Live sind Byford und seine Kollegen eine echte Wucht. Schlechte Saxon-Shows? Nix da! Stets werden exzellente Performances abgeliefert. Doch leider kann niemand so genau abschätzen, wie lange uns die 1977 gegründete Truppe noch erhalten bleiben wird. Im Dezember 2014 erlitt Drummer Nigel Glockler eine Hirnblutung, von welcher er sich glücklicherweise wieder vollständig erholt hat. Es scheint beinahe so, als würde die Saxon-Maschinerie zu keinem Zeitpunkt ins Stocken geraten. Anfang Februar haben die Herren mit «Thunderbolt» ihr 22. (!) Studioalbum veröffentlicht. Eine beachtliche Leistung. Die Qualität dieses metallischen Blitzgewitters wird jetzt mittels der nachfolgenden Albumkritik ermittelt.
Das Album – «Thunderbolt»
Das rund 90 Sekunden dauernde Intro-Stück «Olympus Rising» sorgt schon einmal für die richtige Stimmung. Gitarren und Drums wärmen sich auf. Da liegt etwas in der Luft. Alles brennt darauf, endlich loslegen zu dürfen. Untermalt wird dies von dezentem Chorgesang im Hintergrund. Beim anschliessenden Titel-Track werden diese Kräfte dann vollends entfesselt. Ein Parade-Song der Marke Saxon. Doug Scarratt und Paul Quinn wissen genau, an welchen Stellen sie ihre Saitenköniginnen zu berühren haben. Frontmann Biff ist stimmlich gewohnt stark unterwegs. Lediglich dem Refrain fehlt ein bisschen die Durchschlagskraft. Das einzige Manko für eine ansonsten grundsolide Komposition.
«The Secret Of Flight» setzt zu Beginn auf die epische Schiene. Danach folgt erneut exzellente Arbeit an der Gitarren-Front. Diese Riffs sind unglaublich packend. Biff singt wie ein junger Gott. Bei den Drums scheint hingegen vorerst noch die Handbremse ein wenig angezogen worden zu sein. Da ging das Getrommle bei der Vorgängerscheibe «Battering Ram» aus dem Jahre 2015 schon etwas rasanter zu und her. Als nächstes folgt ein Vampir-Walzer – «Nosferatu (The Vampires Waltz)». Das orgelmässige Intro erinnert tatsächlich an einen Aufenthalt in Graf Draculas Burg. Das Erschaffen solch bombastischer Heavy Metal-Melodien hat den Briten noch selten irgendwelche Schwierigkeiten bereitet. Ein waschechter Hörgenuss.

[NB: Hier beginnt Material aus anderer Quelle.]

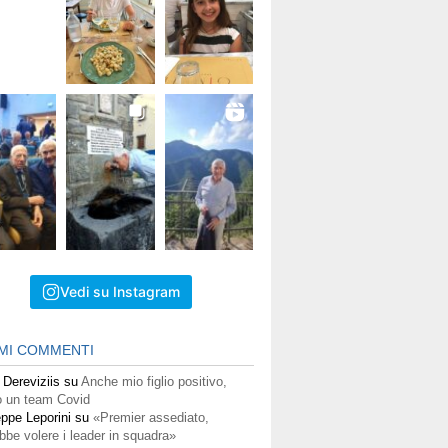
Vedi su Instagram
IMI COMMENTI
 Dereviziis
su
Anche mio figlio positivo,
 un team Covid
ppe Leporini
su
«Premier assediato,
bbe volere i leader in squadra»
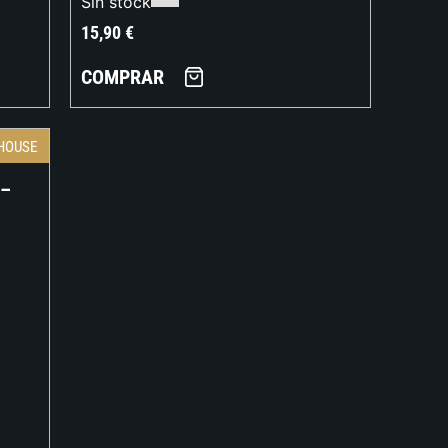
Sin stock
15,90
€
COMPRAR
HOUSE
 –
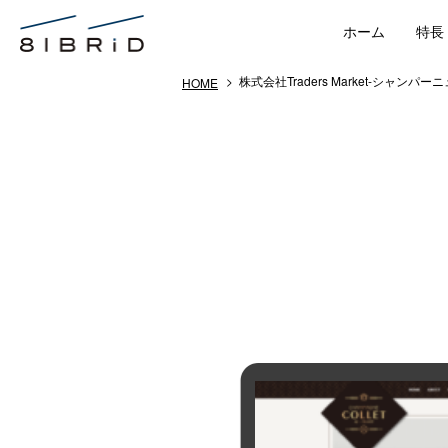
ホーム
特長
> 株式会社Traders Market-シャンパー
HOME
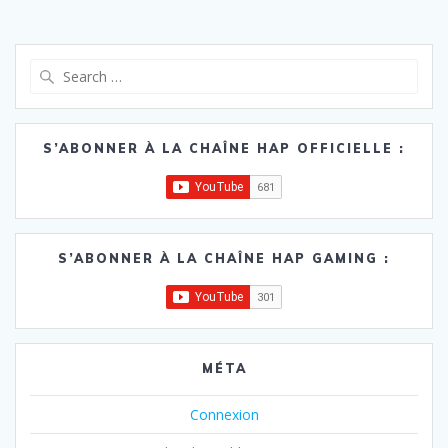
Search
for:
S’ABONNER À LA CHAÎNE HAP OFFICIELLE :
S’ABONNER À LA CHAÎNE HAP GAMING :
MÉTA
Connexion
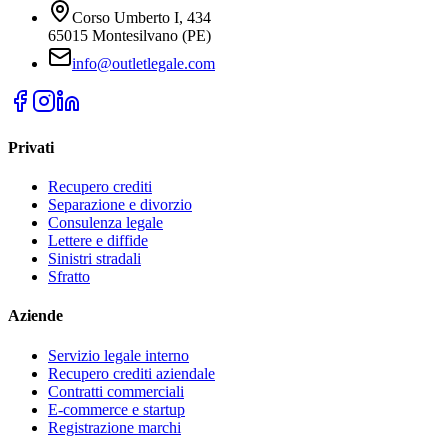
Corso Umberto I, 434
65015 Montesilvano (PE)
info@outletlegale.com
Privati
Recupero crediti
Separazione e divorzio
Consulenza legale
Lettere e diffide
Sinistri stradali
Sfratto
Aziende
Servizio legale interno
Recupero crediti aziendale
Contratti commerciali
E-commerce e startup
Registrazione marchi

Nun wird’s emotional. «They Played Rock And Roll» ist eine Hommage an die legendären Motörhead und ihr verstorbenes Aushängeschild Lemmy Kilmister. Beide Bands waren gut befreundet und etliche Male gemeinsam auf Tour. Die Gitarren- und Schlagzeug-Klänge könnten hier effektiv gerade so gut aus der «motörhead’schen» Schmiede stammen. In der Hälfte des Tracks gibt’s einen kurzen Moment für die Tränendrüsen. Lemmys raue Stimme erklingt und sagt die magischen Worte «We are Motörhead and we play Rock ‘N’ Roll!». Dieser Einspieler ist das sogenannte Tüpfelchen auf dem «i». Gedanklich schliesst sich der Zuhörer dieser musikalischen Verbeugung nur allzu gerne an.
Damit hat wohl niemand gerechnet. Bei «The Predator» haben sich Saxon Verstärkung für die Mikrofon-Abteilung geholt. Sind da etwa Growls zu hören? Tatsächlich! Die können zweifelsohne nur aus einer Kehle stammen. Das ist ganz klar Johan Hegg von Amon Amarth. Eine durchaus interessante Zusammenarbeit. Da prallen schon zwei sehr unterschiedliche Stimmwelten aufeinander. Aber es passt irgendwie. Als Anhänger beide Bands bin ich hell begeistert. Definitiv ein Anspieltipp dieses Albums. Nichtsdestotrotz werden wohl nicht alle Saxon-Anhänger mit diesem Gastspiel gleichermassen zufrieden sein.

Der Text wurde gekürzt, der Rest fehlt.